Thank God I’m not an ocean buoy

You’ll remember our story on the forced ditching of an aircraft off Leighton Beach in April this year had a happy ending, with pilot and passenger emerging unscathed.

Leighton Beach April 2023. Credit John McGlue

But the postscript this week was more sobering.

The Australian Transport Safety Bureau has now confirmed the aircraft had not suffered engine failure as some initially speculated, rather the engine had run out of juice because the fuel tanks weren’t properly turned on.

It’s the same issue that brought down John Denver’s plane in 1997, with fatal consequences. Fortunately, a vastly different outcome at Leighton back in April.

It was quite the sight in the final throes of last summer on Fremantle’s northern beaches, the Piper Archer single engine aircraft ditching in shallow water on a mercifully calm day.

Source: ATSB Image extracted from Channel 9 News footage

Hours later, it was towed south along the beach and up into the car park at the Fremantle Surf Lifesaving Club, looking more like it had just been through the car wash than a full-on ditch into the ocean.

Leighton Beach April 2023. Credit John McGlue

The landing itself was remarkably well executed, the plane amazingly intact, pilot Michelle Yeates and her 15 year old son swimming the short distance to shore.
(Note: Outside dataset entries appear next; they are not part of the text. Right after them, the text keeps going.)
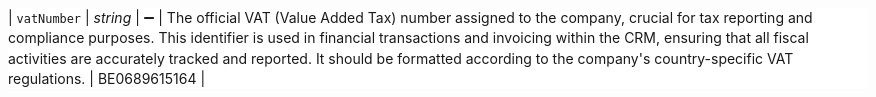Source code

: | `vatNumber`                                                                                                                                                                                                                                                                                                                                                                                                                                                                                                                                                                                                                     | *string*                                                                                                                                                                                                                                                                                                                                                                                                                                                                                                                                                                                                                        | :heavy_minus_sign:                                                                                                                                                                                                                                                                                                                                                                                                                                                                                                                                                                                                              | The official VAT (Value Added Tax) number assigned to the company, crucial for tax reporting and compliance purposes. This identifier is used in financial transactions and invoicing within the CRM, ensuring that all fiscal activities are accurately tracked and reported. It should be formatted according to the company's country-specific VAT regulations.                                                                                                                                                                                                                                                              | BE0689615164                                                                                                                                                                                                                                                                                                                                                                                                                                                                                                                                                                                                                    |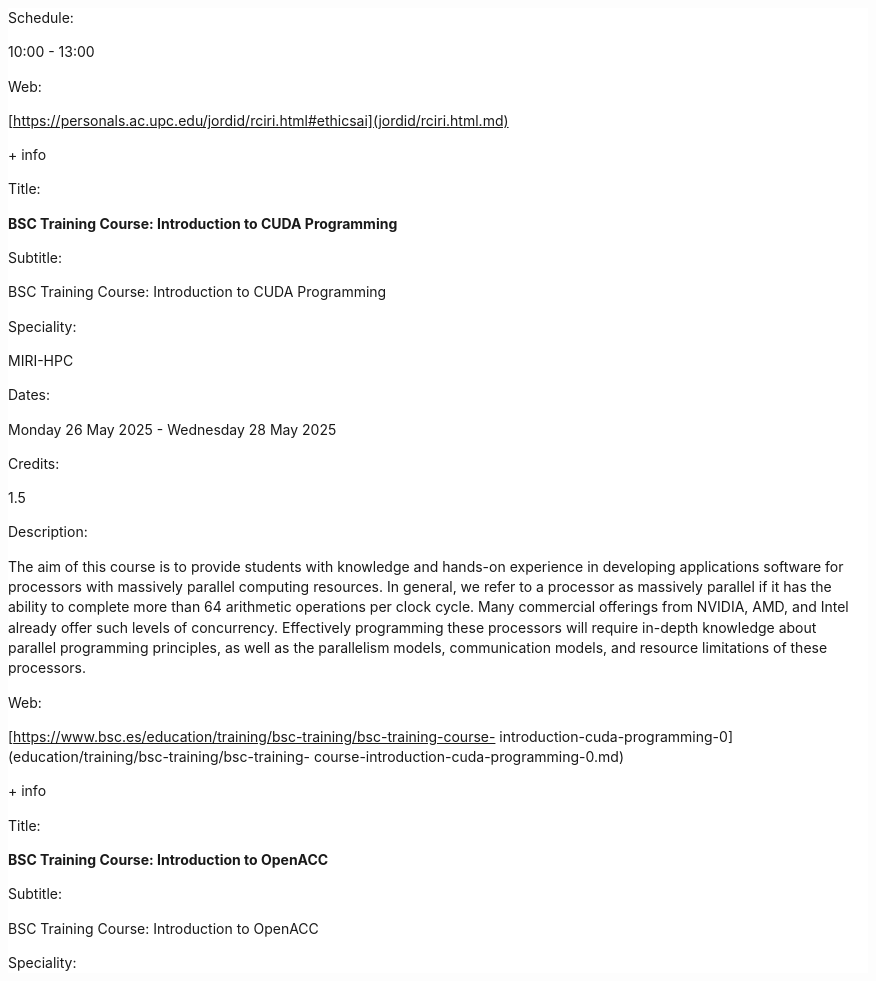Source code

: Schedule:

10:00 - 13:00

Web:

[https://personals.ac.upc.edu/jordid/rciri.html#ethicsai](jordid/rciri.html.md)

\+ info

  

Title:

**BSC Training Course: Introduction to CUDA Programming**

Subtitle:

BSC Training Course: Introduction to CUDA Programming

Speciality:

MIRI-HPC

Dates:

Monday 26 May 2025 - Wednesday 28 May 2025

Credits:

1.5

Description:

The aim of this course is to provide students with knowledge and hands-on
experience in developing applications software for processors with massively
parallel computing resources. In general, we refer to a processor as massively
parallel if it has the ability to complete more than 64 arithmetic operations
per clock cycle. Many commercial offerings from NVIDIA, AMD, and Intel already
offer such levels of concurrency. Effectively programming these processors
will require in-depth knowledge about parallel programming principles, as well
as the parallelism models, communication models, and resource limitations of
these processors.

Web:

[https://www.bsc.es/education/training/bsc-training/bsc-training-course-
introduction-cuda-programming-0](education/training/bsc-training/bsc-training-
course-introduction-cuda-programming-0.md)

\+ info

  

Title:

**BSC Training Course: Introduction to OpenACC**

Subtitle:

BSC Training Course: Introduction to OpenACC

Speciality:
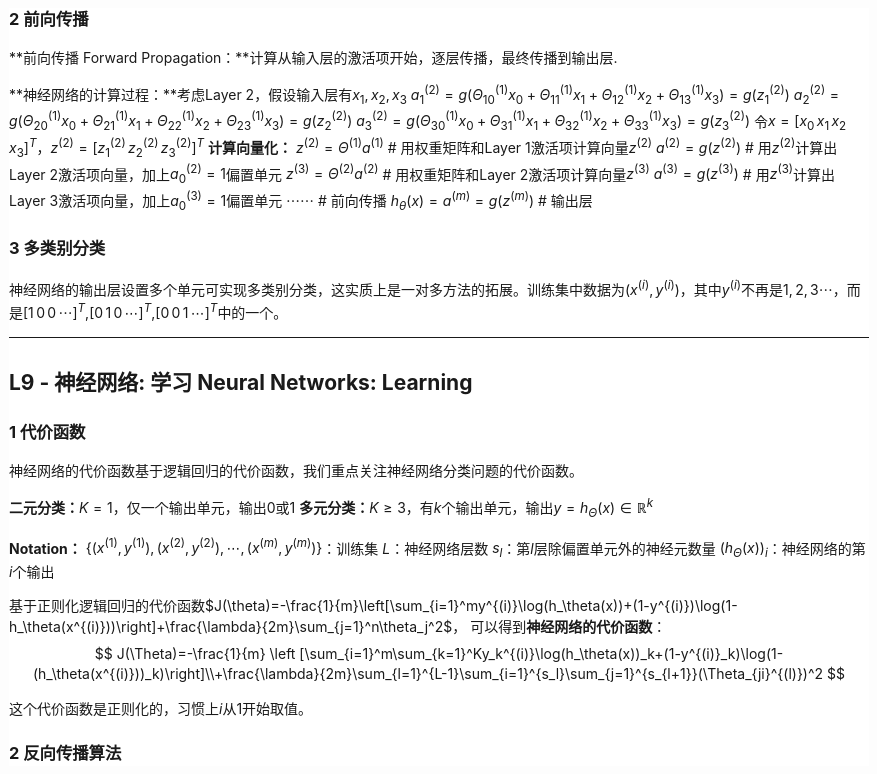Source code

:### 2 前向传播

**前向传播 Forward Propagation：**计算从输入层的激活项开始，逐层传播，最终传播到输出层.

**神经网络的计算过程：**考虑Layer 2，假设输入层有$x_1, x_2, x_3$
$a^{(2)}_1=g(\Theta_{10}^{(1)}x_0+\Theta_{11}^{(1)}x_1+\Theta_{12}^{(1)}x_2+\Theta_{13}^{(1)}x_3)=g(z^{(2)}_1)$
$a^{(2)}_2=g(\Theta_{20}^{(1)}x_0+\Theta_{21}^{(1)}x_1+\Theta_{22}^{(1)}x_2+\Theta_{23}^{(1)}x_3)=g(z^{(2)}_2)$
$a^{(2)}_3=g(\Theta_{30}^{(1)}x_0+\Theta_{31}^{(1)}x_1+\Theta_{32}^{(1)}x_2+\Theta_{33}^{(1)}x_3)=g(z^{(2)}_3)$
令$x=[x_0\,x_1 \,x_2\,x_3]^T$，$z^{(2)}=[z^{(2)}_1\,z^{(2)}_2\,z^{(2)}_3]^T$
**计算向量化：**
$z^{(2)}=\Theta^{(1)}a^{(1)}$ # 用权重矩阵和Layer 1激活项计算向量$z^{(2)}$
$a^{(2)}=g(z^{(2)})$ # 用$z^{(2)}$计算出Layer 2激活项向量，加上$a^{(2)}_0=1$偏置单元
$z^{(3)}=\Theta^{(2)}a^{(2)}$ # 用权重矩阵和Layer 2激活项计算向量$z^{(3)}$
$a^{(3)}=g(z^{(3)})$ # 用$z^{(3)}$计算出Layer 3激活项向量，加上$a^{(3)}_0=1$偏置单元
$\cdots\cdots$ # 前向传播
$h_\theta(x)=a^{(m)}=g(z^{(m)})$ # 输出层

### 3 多类别分类

神经网络的输出层设置多个单元可实现多类别分类，这实质上是一对多方法的拓展。训练集中数据为$(x^{(i)},y^{(i)})$，其中$y^{(i)}$不再是$1,2,3\cdots$，而是$[1\,0\,0\,\cdots]^T,$$[0\,1\,0\,\cdots]^T,$$[0\,0\,1\,\cdots]^T$中的一个。

***

## L9 - 神经网络: 学习 Neural Networks: Learning

### 1 代价函数

神经网络的代价函数基于逻辑回归的代价函数，我们重点关注神经网络分类问题的代价函数。

**二元分类：**$K=1$，仅一个输出单元，输出0或1
**多元分类：**$K\geq3$，有$k$个输出单元，输出$y=h_\Theta(x)\in\mathbb{R}^k$

**Notation：**
$\{(x^{(1)},y^{(1)}),(x^{(2)},y^{(2)}),\cdots,(x^{(m)},y^{(m)})\}$：训练集
$L$：神经网络层数
$s_l$：第$l$层除偏置单元外的神经元数量
$(h_\Theta(x))_i$：神经网络的第$i$个输出

基于正则化逻辑回归的代价函数$J(\theta)=-\frac{1}{m}\left[\sum_{i=1}^my^{(i)}\log(h_\theta(x))+(1-y^{(i)})\log(1-h_\theta(x^{(i)}))\right]+\frac{\lambda}{2m}\sum_{j=1}^n\theta_j^2$，
可以得到**神经网络的代价函数**：
$$
J(\Theta)=-\frac{1}{m} \left [\sum_{i=1}^m\sum_{k=1}^Ky_k^{(i)}\log(h_\theta(x))_k+(1-y^{(i)}_k)\log(1-(h_\theta(x^{(i)}))_k)\right]\\+\frac{\lambda}{2m}\sum_{l=1}^{L-1}\sum_{i=1}^{s_l}\sum_{j=1}^{s_{l+1}}(\Theta_{ji}^{(l)})^2
$$

这个代价函数是正则化的，习惯上$i$从1开始取值。

### 2 反向传播算法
Michelle’s account was one of engine failure, the sudden loss of power that pilots dread, an inability to regain power in the no-time she had before lining up for an emergency landing.

The ATSB found the engine failure was due to fuel starvation, the switch for the left wing tank turned to OFF, while the right wing tank emptied out. There was sufficient fuel on board, it just wasn’t making its way to the engine.

WA’s most popular general aviation rides, the Cessna family juniors led by the C172, have a ’BOTH’ setting that keeps the juice flowing without need to actively manage and switch mid-air. Not so the Piper PA-28 Michelle was flying that day.

The ATSB said Michelle’s first thought was to land into wind on Leighton Beach, an option that quickly evaporated because of people on the beach. The ocean was the next best – and only – alternative.

It also said the vital emergency procedures on an engine failure should include a fuel check, which hadn’t happened as it should on the day, when the engine initially subsided to idle a few times, momentarily recovered, but then cut completely.

The Leighton Beach report is one that will be read with great interest and in fine detail by aviators across Australia, and no doubt make its way into training programs everywhere.